The "right thing" is for Nash to try his best to fulfill his contract and play. If he truly feels like he can't do that and believes that the Lakers should be relieved of their duty, no matter of a contract that they negotiated and agreed to, then that's completely his prerogative.

For the most part, many of the issues that fans have with Steve Nash are completed misdirected. If anyone has a problem with him taking $10 million next year, no matter what the reason, blame the Lakers for signing him to a guaranteed, three-year contract. If anyone has a problem with his injury situation, it was a freak accident that seems to have inflicted the maximum amount of damage possible on a man's body. If anyone has a problem with him trying to continue his comeback, why don't you put yourself in his shoes: you're asking him to completely stop doing his life's work, something he's been doing for 30 years. You're asking him to quit his passion, the very center of his identity. It's easy making that decision for him, isn't it? But Nash making that decision himself?

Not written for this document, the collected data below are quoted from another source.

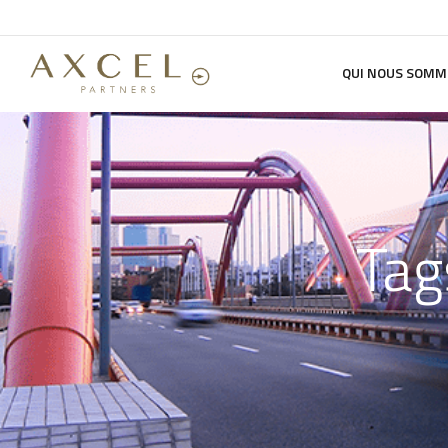
QUI NOUS SOMM
Tag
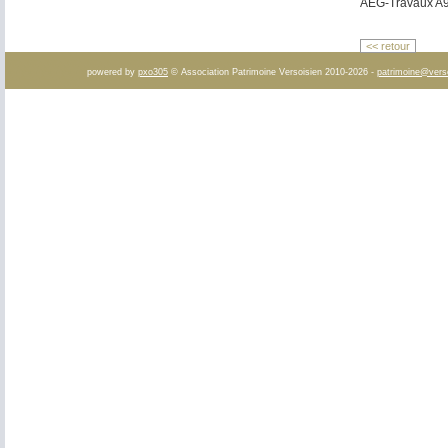
AEG-Travaux A
<< retour
powered by
pxo305
© Association Patrimoine Versoisien 2010-2026 -
patrimoine@vers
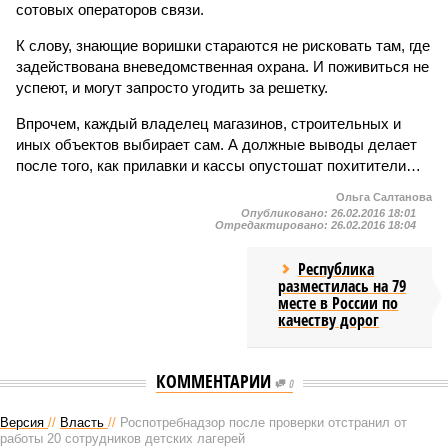
сотовых операторов связи.
К слову, знающие воришки стараются не рисковать там, где
задействована вневедомственная охрана. И поживиться не
успеют, и могут запросто угодить за решетку.
Впрочем, каждый владелец магазинов, строительных и
иных объектов выбирает сам. А должные выводы делает
после того, как прилавки и кассы опустошат похитители…
Ольга Салтанова
Опубликовано:
26.02.2016 18:01
Отредактировано:
26.02.2016 18:04
Республика
разместилась на 79
месте в России по
качеству дорог
КОММЕНТАРИИ
0
Версия
//
Власть
//
Роспотребнадзор после проверки отстранил от
работы 20 сотрудников детских лагерей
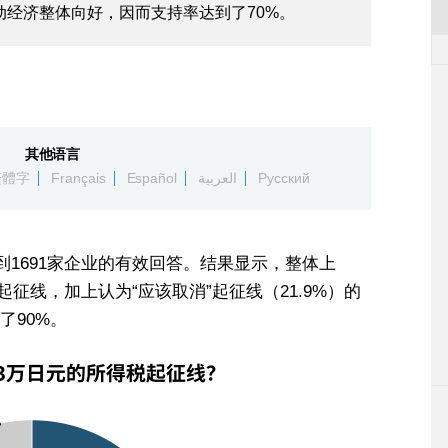
动经济整体向好，因而支持率达到了70%。
其他语言
繁體字
Français
Español
العربية
Русский
到1691家企业的有效回答。结果显示，整体上
元”起征线，加上认为“应该取消”起征线（21.9%）的
了90%。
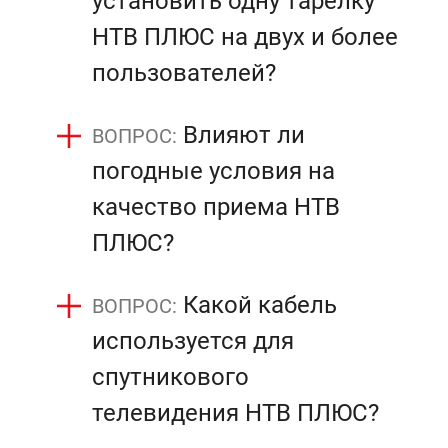
установить одну тарелку
НТВ ПЛЮС на двух и более
пользователей?
Влияют ли
погодные условия на
качество приема НТВ
ПЛЮС?
Какой кабель
используется для
спутникового
телевидения НТВ ПЛЮС?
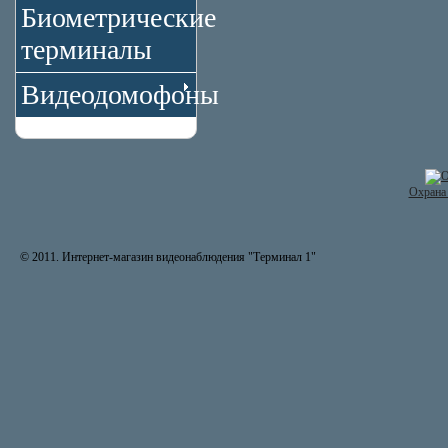
Биометрические
терминалы
Видеодомофоны
Охрана 
© 2011. Интернет-магазин видеонаблюдения "Терминал 1"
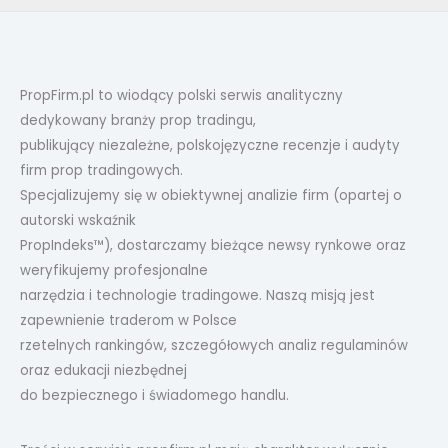
PropFirm.pl to wiodący polski serwis analityczny
dedykowany branży prop tradingu,
publikujący niezależne, polskojęzyczne recenzje i audyty
firm prop tradingowych.
Specjalizujemy się w obiektywnej analizie firm (opartej o
autorski wskaźnik
PropIndeks™), dostarczamy bieżące newsy rynkowe oraz
weryfikujemy profesjonalne
narzędzia i technologie tradingowe. Naszą misją jest
zapewnienie traderom w Polsce
rzetelnych rankingów, szczegółowych analiz regulaminów
oraz edukacji niezbędnej
do bezpiecznego i świadomego handlu.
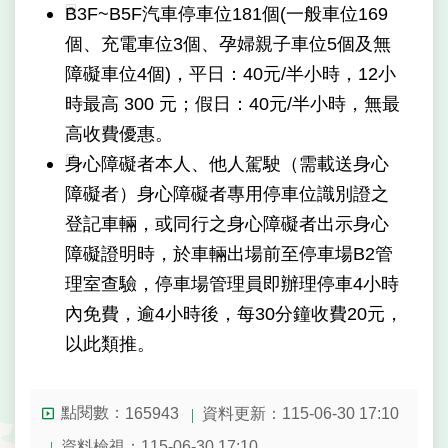
B3F~B5F汽車停車位181個(一般車位169
陳
個、充電車位3個、孕婦親子車位5個及無
情
系
障礙車位4個)，平日：40元/半小時，12小
統
時最高 300 元；假日：40元/半小時，無最
高收費優惠。
雙
身心障礙者本人、他人駕駛（需載送身心
語
詞
障礙者）身心障礙者專用停車位識別證之
彙
登記車輛，或同行之身心障礙者出示身心
障礙證明時，於車輛出場前至停車場B2管
民
政
理室查驗，停車場管理員即辦理停車4小時
局
內免費，逾4小時後，每30分鐘收費20元，
以此類推。
臺
北
市
政
點閱數：
資料更新：
115-06-30 17:10
165943
府
資料檢視：
115-06-30 17:10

The sad truth is that the anger directed at Nash really has no true target. He's been the victim of a very unfortunate injury that's sabotaged his career. He's only fulfilling a contract that was negotiated and signed on both sides. He's been surrounded by injuries almost as impactful as his own, including Dwight Howard's recovery from back surgery, Kobe's broken leg and ruptured Achilles tendon and a grab bag of maladies to Pau Gasol. Fans are furious at Nash, but unfortunately, many of those complaints do not have any culprit besides bad luck.

There are criticisms we could fling at Steve Nash, but from my vantage point, most of them belong directed towards the Lakers front office and the fates above. Let's try to debunk this fraudulent mythology, my friends.